About
Background
Engineers often ask: “How does technology interface with a user?” But that is only a part of a larger (and more critical) question. Maybe we should step back and inquire: “How does technology interface with culture itself?”
Sociable media have introduced a shift in how we communicate by providing technological interfaces which are intuitively fitted to their users. As mobile devices become more pervasive, as society becomes more media literate, and as social software become more seamless, sociable media is seen to be fundamentally changing the cultural landscape by augmenting communication through the creation of new social links between people. But is sociable media really augmenting communication?
Social networking platforms allow users to efficiently maintain personal ties as they continue to collapse geospatial and time constraints of conversation. But as these technologies provide a new salience within existing social frameworks and appropriate the practice of face-to-face conversation toward new media platforms, it becomes imperative to not only question sociable media’s effect on face-to-face conversation, but to design sociable media which move in the opposite direction: to encourage and augment face-to-face conversation.
In unmediated conversation, language, embellished by unmediated gestures, facial expressions, and vocal inflections, provides a qualitative richness unparalleled by any synthetic means of communication. One may argue that with extra information comes extra noise, which social networking sites filter out; but there is also a flip-side: With efficiency comes qualitative loss. Replacing a manual task with an automated process reduces experiential space. As people adaptĀ to new media platforms, what happens to their practice of face-to-face communication?
Sociable media ignore many human qualities: The rhythm in which one speaks, the eye movements that go along with it, the interplay of conversation with environmental sounds, smells, and lighting. Such qualities are important because they contain subtle, but significant, nuances of expression which are invaluable to maintaining the social fabric. As these qualities are pulled away, the fabric disintegrates. We need media which are aware of their user’s qualities.
Project
The Sociable Pint investigates the use of networked objects, not to further an impersonal trajectory of media, but to encourage and augment face-to-face conversation.
As social forums evaporate within physical space due to technological and political changes, we are corralled into private enclosures such as bars and coffee shops to converse. Because of this, the socially fertile bar is an appropriate space to investigate ways in which networked objects can augment face-to-face conversation.
Through the introduction of Pint-to-Pint (P2P) networking, bar glasses become social objects themselves, mapping themselves onto the existing network of people, in turn inserting a new layer of sociability with in the social space.
By networking pint glasses capable of sensing, recording, and interpreting gestural data, the glasses can collectively provide direct intervention onto the social fabric within the bar space.

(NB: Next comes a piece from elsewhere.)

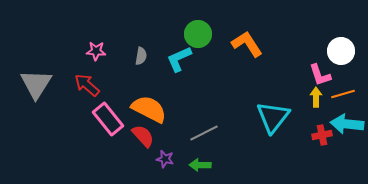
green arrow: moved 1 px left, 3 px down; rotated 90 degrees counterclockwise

Sensors embedded within each glass collect data indicative of how each glass is being used. Among other actions, the glasses can sense if they are being held, if they are being “cheersed,” how they are being tilted, if they are being ignored, as well as their relative proximity to other glasses, etc. Through the interpretation of sensor data, each glass has the ability to send information via wireless transceivers to the other glasses in order to gain access to the entire system of networked pint glasses.
In addition to reciprocating information among the glasses, each glass expresses itself through an RGB LED embedded in each glass. This unassuming light serves as an actuator which acts on the social fabric inside the bar space. Glasses which are used in similar ways, glasses which are in close proximity of each other, and glasses which are “cheersed” together exhibit behaviors intentionally designed to induce conversation between the bar patrons.
Data from the entire population of pint glasses is collected by a central computer. Images representing the interpretation of this data are displayed onto the televisions within the bar, providing additional feedback to the bar patrons correlating to the gestural culture of the bar space.